Exercise prompt
Reproduce exactly, and only, the lines below from the one containing "11: (346, 103, 1.43)" through the one containing "32: (836, 150, 43.41)".

━━ Dataset ━━

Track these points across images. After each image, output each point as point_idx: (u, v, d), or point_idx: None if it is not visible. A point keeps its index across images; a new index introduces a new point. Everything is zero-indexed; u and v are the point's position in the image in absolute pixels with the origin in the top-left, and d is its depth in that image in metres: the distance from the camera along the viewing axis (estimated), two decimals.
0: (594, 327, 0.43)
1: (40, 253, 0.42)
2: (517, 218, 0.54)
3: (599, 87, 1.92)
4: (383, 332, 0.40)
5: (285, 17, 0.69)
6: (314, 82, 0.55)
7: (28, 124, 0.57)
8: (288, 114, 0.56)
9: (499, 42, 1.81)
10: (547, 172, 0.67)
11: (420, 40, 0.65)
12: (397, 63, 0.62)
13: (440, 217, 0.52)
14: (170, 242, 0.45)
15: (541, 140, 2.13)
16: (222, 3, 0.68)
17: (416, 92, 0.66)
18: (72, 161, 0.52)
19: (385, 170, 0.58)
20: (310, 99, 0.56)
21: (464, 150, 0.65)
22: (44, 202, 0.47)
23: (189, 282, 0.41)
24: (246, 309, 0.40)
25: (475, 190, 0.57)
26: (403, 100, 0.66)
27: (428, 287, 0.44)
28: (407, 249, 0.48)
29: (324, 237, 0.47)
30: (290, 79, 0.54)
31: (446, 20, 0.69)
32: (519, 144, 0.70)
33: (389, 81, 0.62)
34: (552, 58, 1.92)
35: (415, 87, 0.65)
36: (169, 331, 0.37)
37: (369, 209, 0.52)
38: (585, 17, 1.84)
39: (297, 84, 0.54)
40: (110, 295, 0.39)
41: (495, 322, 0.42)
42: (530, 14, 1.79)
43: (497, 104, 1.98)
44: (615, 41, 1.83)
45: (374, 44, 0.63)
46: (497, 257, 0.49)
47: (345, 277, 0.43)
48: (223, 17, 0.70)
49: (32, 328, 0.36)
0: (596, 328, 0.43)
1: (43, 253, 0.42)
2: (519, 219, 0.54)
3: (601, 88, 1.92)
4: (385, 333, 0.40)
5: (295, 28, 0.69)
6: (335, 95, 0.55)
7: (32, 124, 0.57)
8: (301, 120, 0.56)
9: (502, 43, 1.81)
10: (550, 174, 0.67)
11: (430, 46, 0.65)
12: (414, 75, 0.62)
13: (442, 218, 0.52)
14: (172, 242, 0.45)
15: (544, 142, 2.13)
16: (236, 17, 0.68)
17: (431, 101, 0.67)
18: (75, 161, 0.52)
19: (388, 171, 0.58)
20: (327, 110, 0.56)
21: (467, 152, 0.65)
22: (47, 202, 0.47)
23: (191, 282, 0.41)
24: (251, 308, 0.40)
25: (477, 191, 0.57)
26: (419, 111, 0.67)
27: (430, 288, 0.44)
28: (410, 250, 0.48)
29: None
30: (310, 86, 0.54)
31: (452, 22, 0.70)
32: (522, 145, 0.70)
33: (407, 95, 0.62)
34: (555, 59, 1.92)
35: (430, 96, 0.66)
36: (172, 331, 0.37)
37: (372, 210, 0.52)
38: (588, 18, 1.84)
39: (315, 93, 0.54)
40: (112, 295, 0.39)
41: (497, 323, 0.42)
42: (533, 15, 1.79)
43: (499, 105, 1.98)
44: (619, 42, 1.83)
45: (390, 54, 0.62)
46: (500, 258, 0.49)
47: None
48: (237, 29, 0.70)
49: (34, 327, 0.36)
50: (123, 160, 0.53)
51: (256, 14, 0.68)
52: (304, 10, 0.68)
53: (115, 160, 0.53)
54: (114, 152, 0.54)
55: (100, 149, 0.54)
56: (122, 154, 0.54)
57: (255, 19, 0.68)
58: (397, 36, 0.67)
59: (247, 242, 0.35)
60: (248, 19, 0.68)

━━━
━━ Dataset ━━

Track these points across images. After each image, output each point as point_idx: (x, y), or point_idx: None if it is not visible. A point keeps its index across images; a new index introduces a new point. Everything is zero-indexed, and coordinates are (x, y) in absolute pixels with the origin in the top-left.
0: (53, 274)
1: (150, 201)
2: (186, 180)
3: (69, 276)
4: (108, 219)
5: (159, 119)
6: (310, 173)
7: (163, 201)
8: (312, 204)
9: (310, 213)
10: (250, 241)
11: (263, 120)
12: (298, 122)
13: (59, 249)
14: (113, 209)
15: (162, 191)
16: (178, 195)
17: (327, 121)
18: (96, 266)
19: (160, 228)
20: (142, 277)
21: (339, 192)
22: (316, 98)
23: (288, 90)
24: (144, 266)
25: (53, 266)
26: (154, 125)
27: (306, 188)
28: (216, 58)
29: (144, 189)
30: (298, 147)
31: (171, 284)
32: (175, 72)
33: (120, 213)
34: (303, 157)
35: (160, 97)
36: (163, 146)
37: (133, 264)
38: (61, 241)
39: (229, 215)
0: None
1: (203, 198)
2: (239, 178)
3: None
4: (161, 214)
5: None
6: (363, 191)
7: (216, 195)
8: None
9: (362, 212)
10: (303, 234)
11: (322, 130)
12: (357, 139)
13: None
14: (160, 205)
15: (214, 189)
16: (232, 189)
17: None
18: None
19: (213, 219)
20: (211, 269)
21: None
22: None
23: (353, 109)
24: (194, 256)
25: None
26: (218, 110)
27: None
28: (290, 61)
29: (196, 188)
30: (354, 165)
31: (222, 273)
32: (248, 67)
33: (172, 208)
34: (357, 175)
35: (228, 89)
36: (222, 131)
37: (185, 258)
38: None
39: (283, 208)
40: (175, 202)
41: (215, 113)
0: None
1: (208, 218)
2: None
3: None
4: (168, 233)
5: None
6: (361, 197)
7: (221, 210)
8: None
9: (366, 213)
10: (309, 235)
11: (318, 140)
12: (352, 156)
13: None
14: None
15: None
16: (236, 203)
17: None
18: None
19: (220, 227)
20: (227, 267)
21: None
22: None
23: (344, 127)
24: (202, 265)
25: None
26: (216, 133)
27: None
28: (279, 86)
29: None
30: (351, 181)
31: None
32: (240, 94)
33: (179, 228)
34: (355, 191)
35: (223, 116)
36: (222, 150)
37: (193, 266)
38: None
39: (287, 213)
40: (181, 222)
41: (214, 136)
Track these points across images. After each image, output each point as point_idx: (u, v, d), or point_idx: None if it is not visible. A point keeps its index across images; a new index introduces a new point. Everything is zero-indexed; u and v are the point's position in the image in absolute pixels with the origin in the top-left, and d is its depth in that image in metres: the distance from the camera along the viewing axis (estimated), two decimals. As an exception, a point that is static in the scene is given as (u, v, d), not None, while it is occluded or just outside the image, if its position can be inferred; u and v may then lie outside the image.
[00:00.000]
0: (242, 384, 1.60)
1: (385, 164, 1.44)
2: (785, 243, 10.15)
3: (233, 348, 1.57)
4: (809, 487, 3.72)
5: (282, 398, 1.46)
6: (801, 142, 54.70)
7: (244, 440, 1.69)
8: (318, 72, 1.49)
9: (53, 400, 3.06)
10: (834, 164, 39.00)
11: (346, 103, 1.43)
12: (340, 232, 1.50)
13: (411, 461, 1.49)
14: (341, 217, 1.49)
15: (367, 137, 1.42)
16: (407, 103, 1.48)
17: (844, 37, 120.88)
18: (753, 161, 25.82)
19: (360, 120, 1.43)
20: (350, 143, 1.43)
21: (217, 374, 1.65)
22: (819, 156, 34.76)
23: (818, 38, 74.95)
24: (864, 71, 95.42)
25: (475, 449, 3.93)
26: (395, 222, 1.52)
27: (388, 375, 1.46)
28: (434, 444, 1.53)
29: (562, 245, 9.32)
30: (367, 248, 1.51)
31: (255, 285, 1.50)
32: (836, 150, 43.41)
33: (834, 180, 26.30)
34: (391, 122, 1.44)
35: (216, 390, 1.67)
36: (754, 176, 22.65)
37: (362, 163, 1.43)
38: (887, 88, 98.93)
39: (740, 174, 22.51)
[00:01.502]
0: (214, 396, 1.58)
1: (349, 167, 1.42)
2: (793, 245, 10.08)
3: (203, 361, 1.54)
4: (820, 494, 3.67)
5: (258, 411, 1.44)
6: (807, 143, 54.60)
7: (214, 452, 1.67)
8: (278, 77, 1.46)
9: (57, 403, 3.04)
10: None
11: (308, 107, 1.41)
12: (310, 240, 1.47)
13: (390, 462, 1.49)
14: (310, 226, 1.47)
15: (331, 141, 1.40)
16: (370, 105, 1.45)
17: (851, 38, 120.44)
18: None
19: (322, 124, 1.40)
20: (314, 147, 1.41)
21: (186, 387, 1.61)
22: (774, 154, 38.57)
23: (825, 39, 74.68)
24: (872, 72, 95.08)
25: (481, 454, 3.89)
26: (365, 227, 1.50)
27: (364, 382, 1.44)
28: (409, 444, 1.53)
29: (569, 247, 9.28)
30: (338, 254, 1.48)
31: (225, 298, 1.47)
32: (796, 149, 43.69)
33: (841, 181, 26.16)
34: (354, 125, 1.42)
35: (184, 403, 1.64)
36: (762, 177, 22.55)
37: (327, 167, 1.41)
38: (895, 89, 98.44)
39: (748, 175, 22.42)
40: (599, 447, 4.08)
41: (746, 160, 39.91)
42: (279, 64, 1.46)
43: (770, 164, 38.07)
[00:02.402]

━━━
━━ Dataset ━━

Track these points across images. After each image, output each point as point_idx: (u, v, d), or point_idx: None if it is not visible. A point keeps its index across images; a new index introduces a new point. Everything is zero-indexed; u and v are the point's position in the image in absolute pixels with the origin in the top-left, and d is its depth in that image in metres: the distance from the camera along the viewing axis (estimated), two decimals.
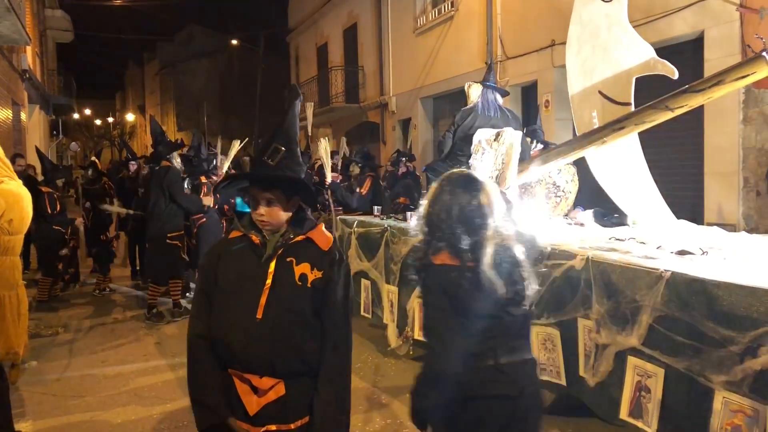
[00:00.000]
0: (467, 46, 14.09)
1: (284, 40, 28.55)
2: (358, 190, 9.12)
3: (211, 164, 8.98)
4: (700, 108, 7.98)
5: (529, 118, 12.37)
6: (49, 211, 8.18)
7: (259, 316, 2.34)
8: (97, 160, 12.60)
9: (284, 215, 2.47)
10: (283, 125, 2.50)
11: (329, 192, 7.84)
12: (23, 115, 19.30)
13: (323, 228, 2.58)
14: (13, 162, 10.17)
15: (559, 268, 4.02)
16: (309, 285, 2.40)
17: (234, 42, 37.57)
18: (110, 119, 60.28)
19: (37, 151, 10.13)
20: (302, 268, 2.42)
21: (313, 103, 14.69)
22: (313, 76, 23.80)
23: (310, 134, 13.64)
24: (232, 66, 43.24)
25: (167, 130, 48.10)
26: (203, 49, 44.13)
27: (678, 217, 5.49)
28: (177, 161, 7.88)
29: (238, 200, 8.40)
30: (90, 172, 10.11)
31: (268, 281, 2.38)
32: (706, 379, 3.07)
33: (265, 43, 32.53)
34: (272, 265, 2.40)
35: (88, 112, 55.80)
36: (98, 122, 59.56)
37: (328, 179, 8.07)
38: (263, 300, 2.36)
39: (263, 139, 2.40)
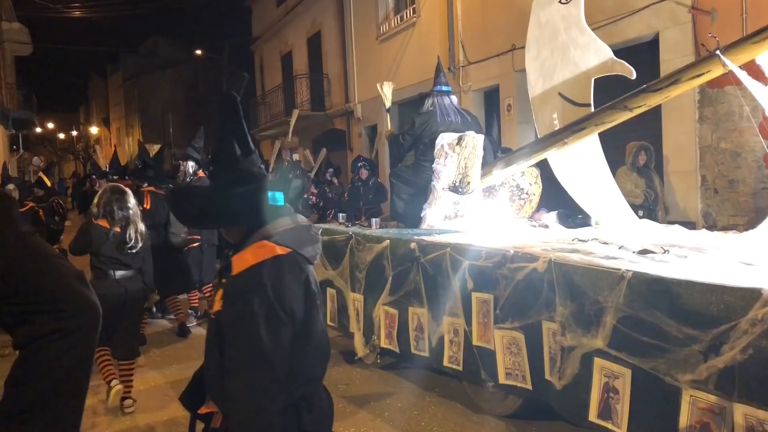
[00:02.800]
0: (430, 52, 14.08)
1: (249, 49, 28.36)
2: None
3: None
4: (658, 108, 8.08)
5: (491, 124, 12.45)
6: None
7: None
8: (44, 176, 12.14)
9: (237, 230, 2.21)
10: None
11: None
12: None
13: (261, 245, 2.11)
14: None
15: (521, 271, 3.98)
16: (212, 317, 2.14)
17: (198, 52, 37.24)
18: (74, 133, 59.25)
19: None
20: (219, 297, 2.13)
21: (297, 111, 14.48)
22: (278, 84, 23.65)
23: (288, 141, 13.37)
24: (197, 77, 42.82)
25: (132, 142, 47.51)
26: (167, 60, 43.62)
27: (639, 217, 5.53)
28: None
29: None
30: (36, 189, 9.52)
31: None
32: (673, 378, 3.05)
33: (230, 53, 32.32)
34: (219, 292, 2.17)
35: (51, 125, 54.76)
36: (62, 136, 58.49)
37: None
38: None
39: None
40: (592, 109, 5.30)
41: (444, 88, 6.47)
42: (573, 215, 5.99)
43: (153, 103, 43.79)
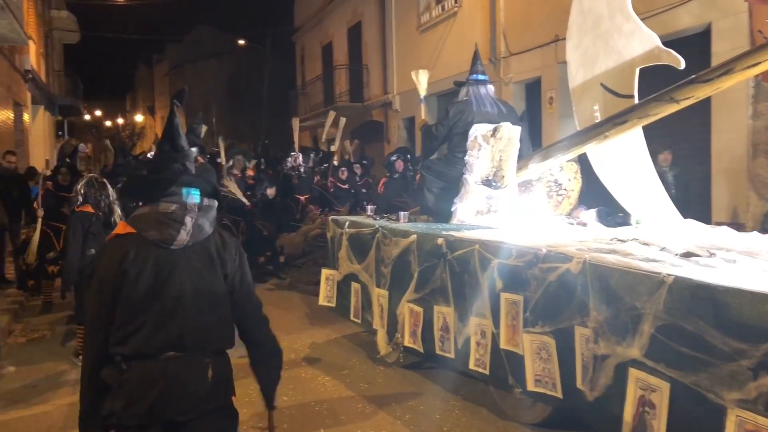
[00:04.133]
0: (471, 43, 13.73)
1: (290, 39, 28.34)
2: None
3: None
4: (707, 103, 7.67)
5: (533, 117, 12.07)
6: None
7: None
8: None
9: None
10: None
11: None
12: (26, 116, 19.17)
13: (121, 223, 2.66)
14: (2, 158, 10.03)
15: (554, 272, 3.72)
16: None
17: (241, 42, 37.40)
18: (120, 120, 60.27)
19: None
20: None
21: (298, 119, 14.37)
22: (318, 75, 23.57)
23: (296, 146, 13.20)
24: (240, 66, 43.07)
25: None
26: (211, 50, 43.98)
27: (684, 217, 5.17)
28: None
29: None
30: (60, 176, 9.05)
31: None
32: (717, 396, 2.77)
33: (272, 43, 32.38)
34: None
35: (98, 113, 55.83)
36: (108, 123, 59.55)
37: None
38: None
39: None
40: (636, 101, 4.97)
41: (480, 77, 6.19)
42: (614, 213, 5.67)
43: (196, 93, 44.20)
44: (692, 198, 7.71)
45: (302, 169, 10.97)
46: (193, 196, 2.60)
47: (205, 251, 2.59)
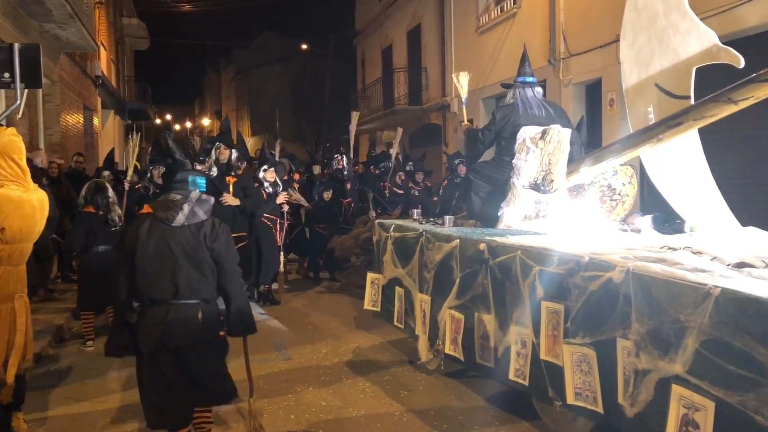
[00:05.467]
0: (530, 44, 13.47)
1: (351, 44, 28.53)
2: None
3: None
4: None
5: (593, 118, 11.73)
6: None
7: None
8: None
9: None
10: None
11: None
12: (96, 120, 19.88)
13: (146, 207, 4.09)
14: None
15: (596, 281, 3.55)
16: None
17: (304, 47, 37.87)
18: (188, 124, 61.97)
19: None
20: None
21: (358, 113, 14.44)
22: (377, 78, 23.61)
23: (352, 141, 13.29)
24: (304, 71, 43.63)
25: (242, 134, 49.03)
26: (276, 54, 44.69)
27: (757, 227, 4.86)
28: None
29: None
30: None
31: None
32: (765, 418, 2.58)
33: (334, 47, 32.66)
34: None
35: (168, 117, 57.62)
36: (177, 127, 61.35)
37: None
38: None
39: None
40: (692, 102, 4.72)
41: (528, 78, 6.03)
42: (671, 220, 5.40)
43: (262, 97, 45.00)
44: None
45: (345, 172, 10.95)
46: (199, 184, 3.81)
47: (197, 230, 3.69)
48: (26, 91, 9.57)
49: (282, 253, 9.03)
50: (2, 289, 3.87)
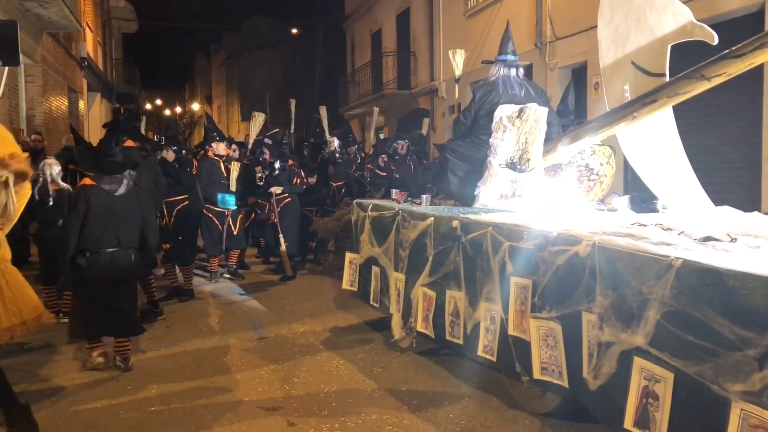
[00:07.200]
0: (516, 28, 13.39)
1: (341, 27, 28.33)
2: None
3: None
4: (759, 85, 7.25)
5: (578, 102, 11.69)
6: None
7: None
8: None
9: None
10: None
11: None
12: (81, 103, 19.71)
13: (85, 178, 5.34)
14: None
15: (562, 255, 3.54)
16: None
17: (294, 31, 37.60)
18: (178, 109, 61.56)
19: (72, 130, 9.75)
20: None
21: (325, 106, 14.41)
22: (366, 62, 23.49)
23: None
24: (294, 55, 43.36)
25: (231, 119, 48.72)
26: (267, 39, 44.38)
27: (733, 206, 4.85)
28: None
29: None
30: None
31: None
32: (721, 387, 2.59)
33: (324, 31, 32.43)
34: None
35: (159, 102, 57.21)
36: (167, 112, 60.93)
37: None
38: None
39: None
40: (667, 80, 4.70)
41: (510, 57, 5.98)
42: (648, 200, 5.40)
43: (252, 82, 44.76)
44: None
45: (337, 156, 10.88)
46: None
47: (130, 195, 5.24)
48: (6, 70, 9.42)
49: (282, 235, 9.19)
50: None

━━━

Reply to the task
11: (346, 103, 1.43)
12: (340, 232, 1.50)
13: (411, 461, 1.49)
14: (341, 217, 1.49)
15: (367, 137, 1.42)
16: (407, 103, 1.48)
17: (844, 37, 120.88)
18: (753, 161, 25.82)
19: (360, 120, 1.43)
20: (350, 143, 1.43)
21: (217, 374, 1.65)
22: (819, 156, 34.76)
23: (818, 38, 74.95)
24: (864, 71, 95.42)
25: (475, 449, 3.93)
26: (395, 222, 1.52)
27: (388, 375, 1.46)
28: (434, 444, 1.53)
29: (562, 245, 9.32)
30: (367, 248, 1.51)
31: (255, 285, 1.50)
32: (836, 150, 43.41)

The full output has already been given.